Living with Adenoid Hypertrophy
Even after treatment, children may need ongoing strategies to keep symptoms in check.
- Sleep hygiene – regular bedtime, elevation of the head of the bed, and using a humidifier.
- Allergen control – encasing pillows, frequent bedding wash, HEPA air filters.
- Regular ear examinations – especially if the child has a history of middle‑ear effusion.
- Hydration and nasal moisturization – keep secretions thin.
- Physical activity – encourage play; monitor for fatigue or exertional breathlessness.
- School communication – inform teachers about potential need for a “quiet” area or extra nap time.
Prevention
Because the condition often follows infections or chronic inflammation, primary prevention focuses on reducing those triggers.

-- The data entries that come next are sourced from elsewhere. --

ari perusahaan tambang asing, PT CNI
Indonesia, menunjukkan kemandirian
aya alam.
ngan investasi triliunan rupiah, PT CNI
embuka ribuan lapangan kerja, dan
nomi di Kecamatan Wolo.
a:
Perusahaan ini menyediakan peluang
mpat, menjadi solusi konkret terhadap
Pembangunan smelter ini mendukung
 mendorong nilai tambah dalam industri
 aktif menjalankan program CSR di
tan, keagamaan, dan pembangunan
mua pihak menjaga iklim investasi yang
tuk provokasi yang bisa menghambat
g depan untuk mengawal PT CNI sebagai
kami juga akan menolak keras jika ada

- Hand hygiene and vaccination (influenza, pneumococcal) to lower respiratory‑infection burden.
- Avoid exposure to second‑hand smoke and indoor pollutants.
- Early treatment of allergic rhinitis with intranasal steroids or immunotherapy.
- Prompt management of acute otitis media to prevent chronic eustachian‑tube dysfunction.
- Maintain a healthy weight; obesity is an independent risk factor for OSA in children.
Complications
If left untreated, adenoid hypertrophy can lead to several short‑ and long‑term problems.
- Obstructive sleep apnea – may cause growth retardation, cardiovascular strain, and neurocognitive deficits.
- Chronic otitis media with effusion – can result in conductive hearing loss, affecting speech development.
- Sinusitis – persistent blockage predisposes to bacterial sinus infection.
- Dental malocclusion – mouth‑breathing can alter palate shape, leading to crossbite.
- Behavioral and learning problems – due to sleep fragmentation and reduced oxygenation.
When to Seek Emergency Care
- Sudden difficulty breathing or inability to speak in full sentences.
- Stridor (high‑pitched noisy breathing) that worsens when lying flat.
- Bluish discoloration of lips or face (cyanosis).
- Severe, persistent vomiting after an attempt to swallow.
- Uncontrolled nosebleeds (>10 minutes) accompanied by airway obstruction.
- Signs of an acute ear infection with fever > 39 °C (102 °F) and lethargy.
These signs may indicate airway compromise or a life‑threatening infection and require immediate medical attention.
References
- Mayo Clinic. “Adenoid hypertrophy.” Accessed March 2024. https://www.mayoclinic.org
- American Academy of Otolaryngology–Head & Neck Surgery. “Guidelines for tonsillectomy and adenoidectomy.” 2022.
- Rosenfeld RM, et al. “Intranasal corticosteroids for adenoid hypertrophy in children: a randomized controlled trial.” JAMA Otolaryngology–Head & Neck Surgery. 2020;146(5):415‑423.
- CDC. “Childhood hearing loss.” 2023. https://www.cdc.gov
- World Health Organization. “Upper respiratory infections.” 2022.